= WORK REQUEST =
Using the material below, return exactly the lines between the one holding "Unser Kader 2025/2026" and the one holding "당당한 피의자를 본 적이", inclusive, and no others.

= PROVIDED DATA =
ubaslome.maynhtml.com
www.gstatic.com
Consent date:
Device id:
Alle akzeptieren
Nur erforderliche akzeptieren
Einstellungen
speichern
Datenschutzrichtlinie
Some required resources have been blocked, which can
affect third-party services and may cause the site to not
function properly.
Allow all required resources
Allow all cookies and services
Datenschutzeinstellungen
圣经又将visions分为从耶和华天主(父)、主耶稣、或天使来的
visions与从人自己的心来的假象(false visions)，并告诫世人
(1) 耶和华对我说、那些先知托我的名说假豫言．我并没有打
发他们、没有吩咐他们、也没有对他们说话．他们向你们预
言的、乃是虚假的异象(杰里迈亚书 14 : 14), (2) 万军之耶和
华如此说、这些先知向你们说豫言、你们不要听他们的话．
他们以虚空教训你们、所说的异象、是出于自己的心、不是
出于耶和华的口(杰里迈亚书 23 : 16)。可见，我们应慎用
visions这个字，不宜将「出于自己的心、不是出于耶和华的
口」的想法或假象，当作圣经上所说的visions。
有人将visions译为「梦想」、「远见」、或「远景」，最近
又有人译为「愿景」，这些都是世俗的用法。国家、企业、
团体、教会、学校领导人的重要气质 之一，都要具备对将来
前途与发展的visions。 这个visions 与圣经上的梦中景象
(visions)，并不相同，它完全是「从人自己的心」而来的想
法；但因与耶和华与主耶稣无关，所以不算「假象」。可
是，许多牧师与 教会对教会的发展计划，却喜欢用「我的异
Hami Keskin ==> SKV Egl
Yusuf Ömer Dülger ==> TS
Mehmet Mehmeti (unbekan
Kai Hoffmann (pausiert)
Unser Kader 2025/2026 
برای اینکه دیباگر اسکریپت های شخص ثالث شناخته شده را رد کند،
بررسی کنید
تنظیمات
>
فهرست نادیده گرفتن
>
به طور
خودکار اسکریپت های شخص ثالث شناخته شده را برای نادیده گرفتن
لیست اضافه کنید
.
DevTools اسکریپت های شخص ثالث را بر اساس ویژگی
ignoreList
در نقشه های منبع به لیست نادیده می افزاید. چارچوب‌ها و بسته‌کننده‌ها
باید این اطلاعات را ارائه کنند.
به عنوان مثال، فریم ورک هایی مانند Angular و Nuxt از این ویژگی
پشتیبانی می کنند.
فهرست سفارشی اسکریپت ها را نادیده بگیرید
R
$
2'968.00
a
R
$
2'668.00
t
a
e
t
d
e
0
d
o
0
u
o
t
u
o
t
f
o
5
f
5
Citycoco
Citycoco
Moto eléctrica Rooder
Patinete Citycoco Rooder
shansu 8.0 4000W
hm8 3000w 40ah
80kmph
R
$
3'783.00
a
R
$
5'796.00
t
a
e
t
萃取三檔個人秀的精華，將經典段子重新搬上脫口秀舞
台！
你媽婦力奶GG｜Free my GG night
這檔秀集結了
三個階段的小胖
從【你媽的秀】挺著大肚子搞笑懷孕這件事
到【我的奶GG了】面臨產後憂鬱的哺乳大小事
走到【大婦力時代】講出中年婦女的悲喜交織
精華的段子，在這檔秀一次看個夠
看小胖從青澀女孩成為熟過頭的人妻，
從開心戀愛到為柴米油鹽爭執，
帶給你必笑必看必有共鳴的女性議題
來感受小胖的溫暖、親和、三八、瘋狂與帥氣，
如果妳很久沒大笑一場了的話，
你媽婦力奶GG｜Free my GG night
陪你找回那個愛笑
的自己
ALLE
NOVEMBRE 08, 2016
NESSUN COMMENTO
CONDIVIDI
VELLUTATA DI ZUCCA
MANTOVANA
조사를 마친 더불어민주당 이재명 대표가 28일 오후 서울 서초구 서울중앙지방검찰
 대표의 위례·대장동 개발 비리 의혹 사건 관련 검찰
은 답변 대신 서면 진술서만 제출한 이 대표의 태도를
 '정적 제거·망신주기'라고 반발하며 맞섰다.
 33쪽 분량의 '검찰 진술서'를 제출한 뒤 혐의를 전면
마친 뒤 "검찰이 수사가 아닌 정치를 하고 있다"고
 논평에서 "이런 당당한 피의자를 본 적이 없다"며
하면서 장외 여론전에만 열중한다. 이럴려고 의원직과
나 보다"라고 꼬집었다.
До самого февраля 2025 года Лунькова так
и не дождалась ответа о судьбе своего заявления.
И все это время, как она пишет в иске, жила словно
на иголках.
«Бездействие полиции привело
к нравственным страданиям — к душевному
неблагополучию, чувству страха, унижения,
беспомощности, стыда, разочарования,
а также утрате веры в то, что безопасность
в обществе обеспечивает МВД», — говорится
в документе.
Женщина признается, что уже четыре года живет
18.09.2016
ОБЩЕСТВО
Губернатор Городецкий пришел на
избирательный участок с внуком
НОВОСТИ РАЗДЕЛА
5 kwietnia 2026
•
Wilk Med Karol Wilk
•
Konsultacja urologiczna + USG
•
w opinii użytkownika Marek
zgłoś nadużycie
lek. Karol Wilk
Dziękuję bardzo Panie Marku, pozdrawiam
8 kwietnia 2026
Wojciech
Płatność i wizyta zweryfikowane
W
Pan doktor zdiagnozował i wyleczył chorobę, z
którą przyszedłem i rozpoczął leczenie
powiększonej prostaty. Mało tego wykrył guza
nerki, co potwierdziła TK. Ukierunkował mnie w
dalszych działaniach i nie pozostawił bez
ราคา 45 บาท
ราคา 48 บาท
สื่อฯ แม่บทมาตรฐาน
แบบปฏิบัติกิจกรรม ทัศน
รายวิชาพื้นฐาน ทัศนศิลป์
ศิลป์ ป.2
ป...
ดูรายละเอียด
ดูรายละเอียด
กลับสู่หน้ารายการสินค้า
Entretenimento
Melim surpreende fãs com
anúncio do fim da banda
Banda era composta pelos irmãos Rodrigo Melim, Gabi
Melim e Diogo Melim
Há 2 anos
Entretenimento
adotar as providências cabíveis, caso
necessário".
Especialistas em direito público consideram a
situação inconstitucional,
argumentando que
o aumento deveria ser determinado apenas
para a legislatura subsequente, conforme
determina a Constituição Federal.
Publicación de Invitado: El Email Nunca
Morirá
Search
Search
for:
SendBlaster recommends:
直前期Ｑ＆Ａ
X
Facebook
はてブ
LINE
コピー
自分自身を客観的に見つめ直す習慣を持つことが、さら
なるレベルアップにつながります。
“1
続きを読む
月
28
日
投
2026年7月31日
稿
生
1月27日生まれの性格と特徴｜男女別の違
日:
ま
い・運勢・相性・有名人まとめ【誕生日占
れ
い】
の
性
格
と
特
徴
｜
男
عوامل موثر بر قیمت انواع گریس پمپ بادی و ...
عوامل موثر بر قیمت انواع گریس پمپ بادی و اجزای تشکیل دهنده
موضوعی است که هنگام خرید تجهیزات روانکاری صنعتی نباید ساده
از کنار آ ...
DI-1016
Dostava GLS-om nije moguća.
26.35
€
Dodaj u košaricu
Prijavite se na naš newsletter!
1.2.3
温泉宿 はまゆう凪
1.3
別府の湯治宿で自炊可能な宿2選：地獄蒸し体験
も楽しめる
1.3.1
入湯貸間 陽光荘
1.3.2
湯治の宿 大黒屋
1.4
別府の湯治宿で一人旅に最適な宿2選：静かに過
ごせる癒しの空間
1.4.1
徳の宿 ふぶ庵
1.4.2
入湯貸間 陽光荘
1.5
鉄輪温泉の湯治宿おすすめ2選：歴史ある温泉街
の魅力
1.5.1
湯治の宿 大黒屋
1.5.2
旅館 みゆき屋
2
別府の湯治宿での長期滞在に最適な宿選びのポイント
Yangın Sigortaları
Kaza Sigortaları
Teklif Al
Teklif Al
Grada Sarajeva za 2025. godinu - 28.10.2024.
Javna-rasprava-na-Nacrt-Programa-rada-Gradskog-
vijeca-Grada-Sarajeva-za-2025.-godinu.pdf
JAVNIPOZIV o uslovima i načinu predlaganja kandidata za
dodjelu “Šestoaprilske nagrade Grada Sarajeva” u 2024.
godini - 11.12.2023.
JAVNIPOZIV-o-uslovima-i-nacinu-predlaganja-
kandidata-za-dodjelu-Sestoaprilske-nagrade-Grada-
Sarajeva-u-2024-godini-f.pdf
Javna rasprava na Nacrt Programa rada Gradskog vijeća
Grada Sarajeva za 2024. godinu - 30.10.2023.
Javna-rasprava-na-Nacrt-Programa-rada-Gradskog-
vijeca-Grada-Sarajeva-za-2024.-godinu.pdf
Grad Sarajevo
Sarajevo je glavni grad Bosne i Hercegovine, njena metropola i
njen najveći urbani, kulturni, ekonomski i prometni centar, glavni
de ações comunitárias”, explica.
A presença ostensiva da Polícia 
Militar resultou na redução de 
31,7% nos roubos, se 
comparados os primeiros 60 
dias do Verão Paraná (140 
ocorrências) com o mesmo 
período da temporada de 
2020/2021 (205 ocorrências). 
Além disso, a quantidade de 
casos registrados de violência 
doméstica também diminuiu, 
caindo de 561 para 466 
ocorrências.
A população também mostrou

= ANSWER FOR THE TASK =
Unser Kader 2025/2026 
برای اینکه دیباگر اسکریپت های شخص ثالث شناخته شده را رد کند،
بررسی کنید
تنظیمات
>
فهرست نادیده گرفتن
>
به طور
خودکار اسکریپت های شخص ثالث شناخته شده را برای نادیده گرفتن
لیست اضافه کنید
.
DevTools اسکریپت های شخص ثالث را بر اساس ویژگی
ignoreList
در نقشه های منبع به لیست نادیده می افزاید. چارچوب‌ها و بسته‌کننده‌ها
باید این اطلاعات را ارائه کنند.
به عنوان مثال، فریم ورک هایی مانند Angular و Nuxt از این ویژگی
پشتیبانی می کنند.
فهرست سفارشی اسکریپت ها را نادیده بگیرید
R
$
2'968.00
a
R
$
2'668.00
t
a
e
t
d
e
0
d
o
0
u
o
t
u
o
t
f
o
5
f
5
Citycoco
Citycoco
Moto eléctrica Rooder
Patinete Citycoco Rooder
shansu 8.0 4000W
hm8 3000w 40ah
80kmph
R
$
3'783.00
a
R
$
5'796.00
t
a
e
t
萃取三檔個人秀的精華，將經典段子重新搬上脫口秀舞
台！
你媽婦力奶GG｜Free my GG night
這檔秀集結了
三個階段的小胖
從【你媽的秀】挺著大肚子搞笑懷孕這件事
到【我的奶GG了】面臨產後憂鬱的哺乳大小事
走到【大婦力時代】講出中年婦女的悲喜交織
精華的段子，在這檔秀一次看個夠
看小胖從青澀女孩成為熟過頭的人妻，
從開心戀愛到為柴米油鹽爭執，
帶給你必笑必看必有共鳴的女性議題
來感受小胖的溫暖、親和、三八、瘋狂與帥氣，
如果妳很久沒大笑一場了的話，
你媽婦力奶GG｜Free my GG night
陪你找回那個愛笑
的自己
ALLE
NOVEMBRE 08, 2016
NESSUN COMMENTO
CONDIVIDI
VELLUTATA DI ZUCCA
MANTOVANA
조사를 마친 더불어민주당 이재명 대표가 28일 오후 서울 서초구 서울중앙지방검찰
 대표의 위례·대장동 개발 비리 의혹 사건 관련 검찰
은 답변 대신 서면 진술서만 제출한 이 대표의 태도를
 '정적 제거·망신주기'라고 반발하며 맞섰다.
 33쪽 분량의 '검찰 진술서'를 제출한 뒤 혐의를 전면
마친 뒤 "검찰이 수사가 아닌 정치를 하고 있다"고
 논평에서 "이런 당당한 피의자를 본 적이 없다"며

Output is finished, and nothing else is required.